● MATERIAL FOR THIS EXERCISE:

__________

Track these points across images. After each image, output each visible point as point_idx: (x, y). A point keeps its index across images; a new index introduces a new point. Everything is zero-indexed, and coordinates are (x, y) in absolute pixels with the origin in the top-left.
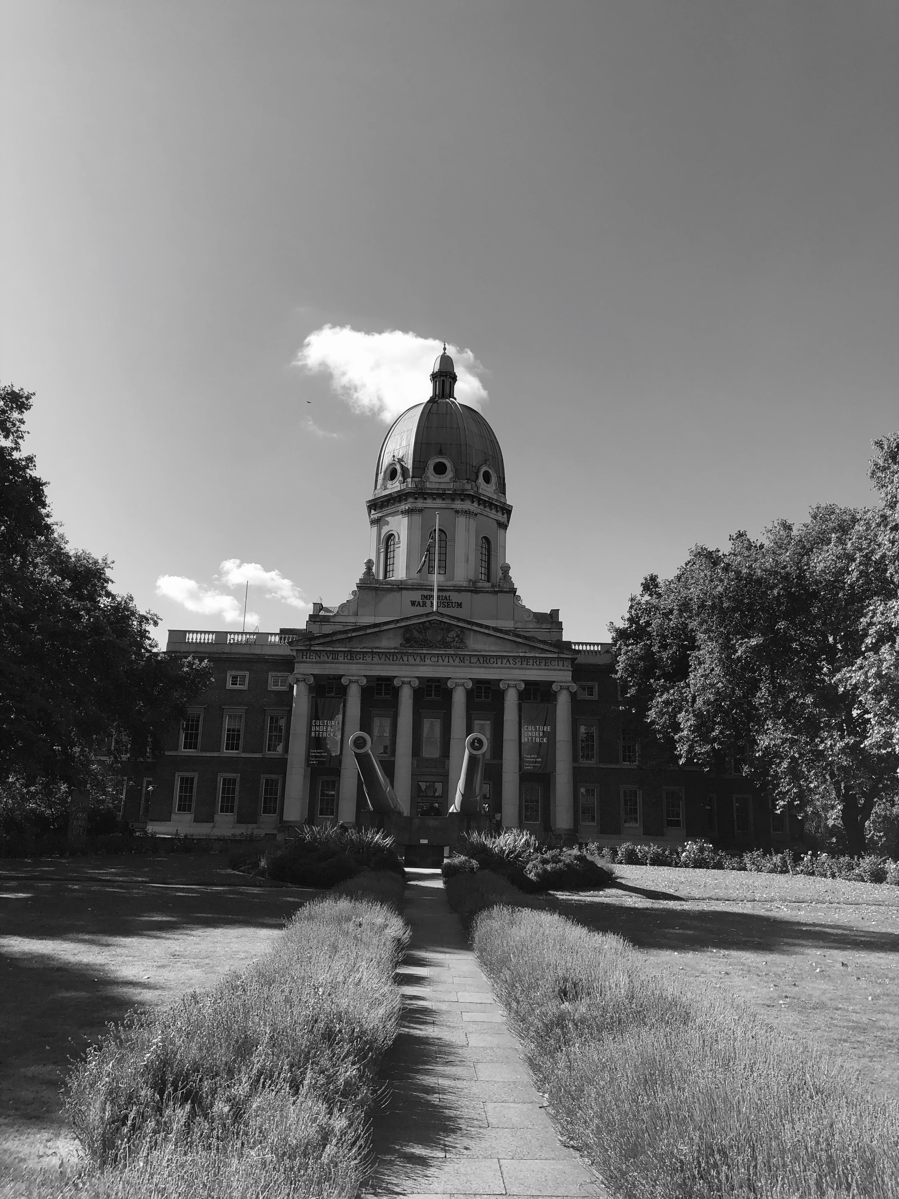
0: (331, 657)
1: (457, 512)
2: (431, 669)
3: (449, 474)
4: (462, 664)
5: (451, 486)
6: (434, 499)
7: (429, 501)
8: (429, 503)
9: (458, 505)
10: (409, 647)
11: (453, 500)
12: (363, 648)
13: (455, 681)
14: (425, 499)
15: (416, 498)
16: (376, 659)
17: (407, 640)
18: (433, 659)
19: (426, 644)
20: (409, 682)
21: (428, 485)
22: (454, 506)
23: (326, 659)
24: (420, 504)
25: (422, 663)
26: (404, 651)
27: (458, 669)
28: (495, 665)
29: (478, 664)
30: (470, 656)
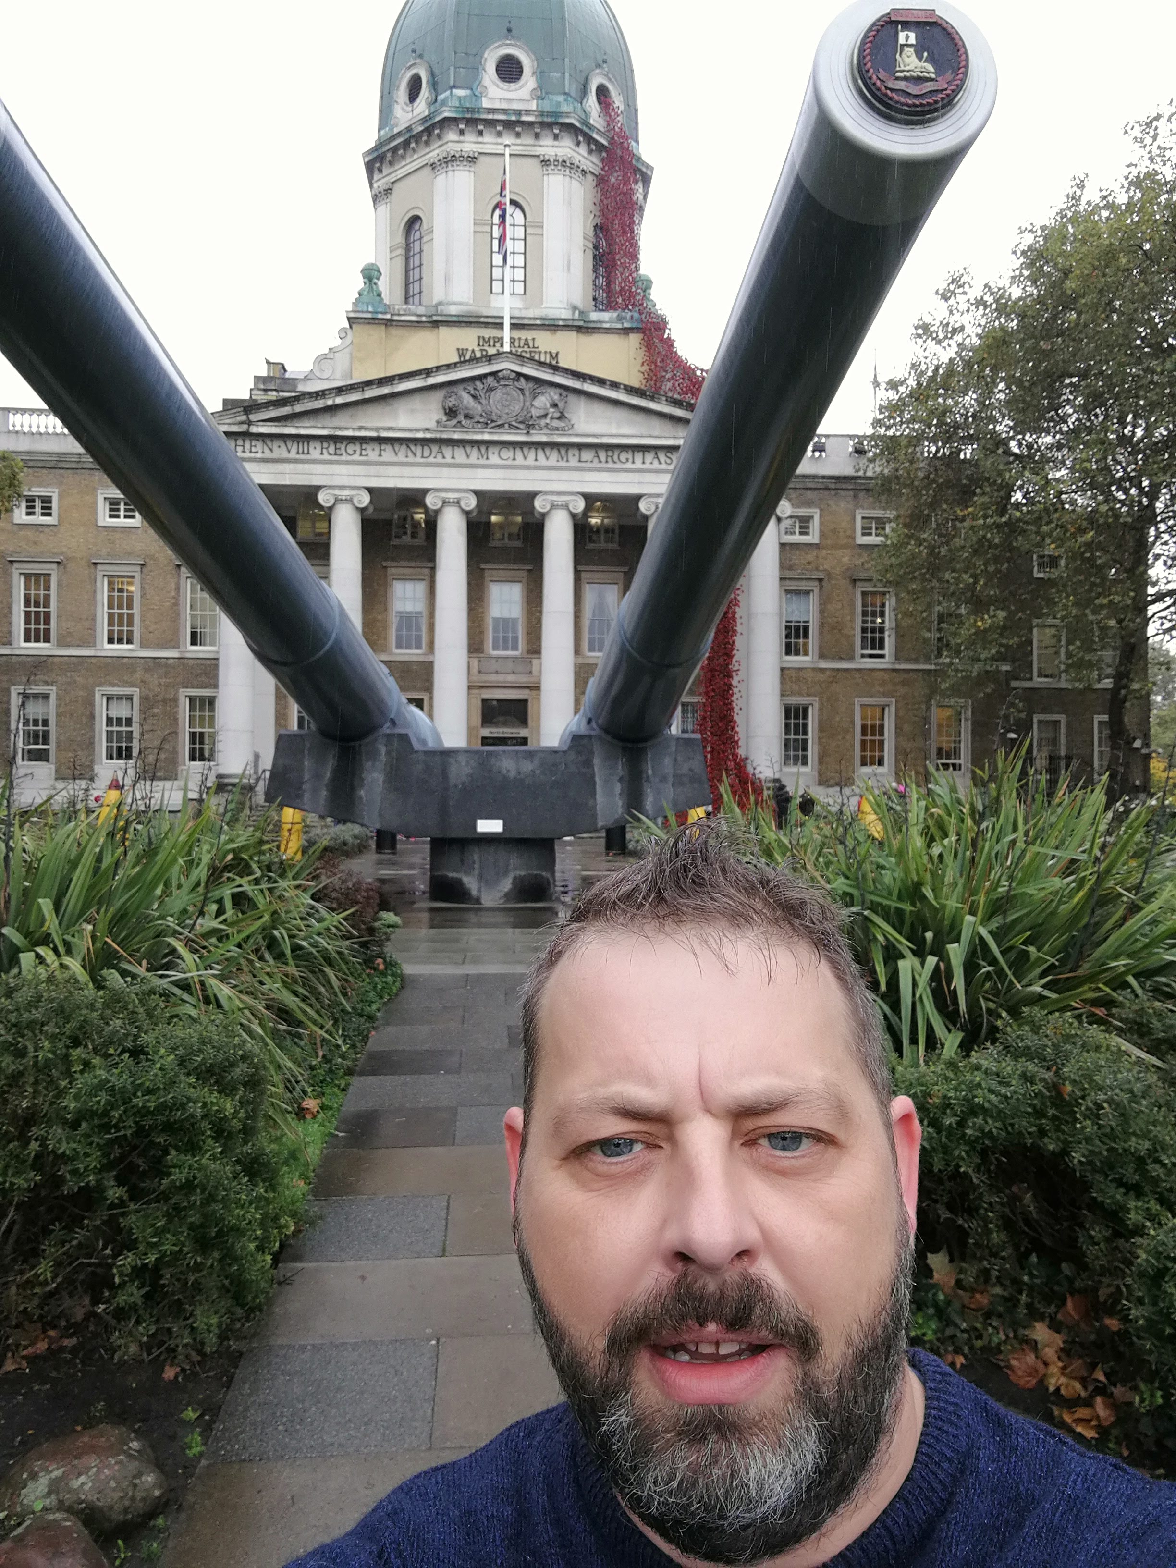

__________

Reproduce the material above with "top-left" swapped for "upper-left" and every other line unchanged, leaving out the pictures.

Track these points across images. After each image, output each visible point as point_idx: (x, y). A point keeps its index across images; a new index introduces a new point. Everything is zero-indexed, and coordinates are (x, y) in absolute pixels with the origin in the upper-left.
0: (331, 657)
1: (457, 512)
2: (431, 669)
3: (449, 474)
4: (462, 664)
5: (451, 486)
6: (434, 499)
7: (429, 501)
8: (429, 503)
9: (458, 505)
10: (409, 647)
11: (453, 500)
12: (363, 648)
13: (455, 681)
14: (425, 499)
15: (416, 498)
16: (376, 659)
17: (407, 640)
18: (433, 659)
19: (426, 644)
20: (409, 682)
21: (428, 485)
22: (454, 506)
23: (326, 659)
24: (420, 504)
25: (422, 663)
26: (404, 651)
27: (458, 669)
28: (495, 665)
29: (478, 664)
30: (470, 656)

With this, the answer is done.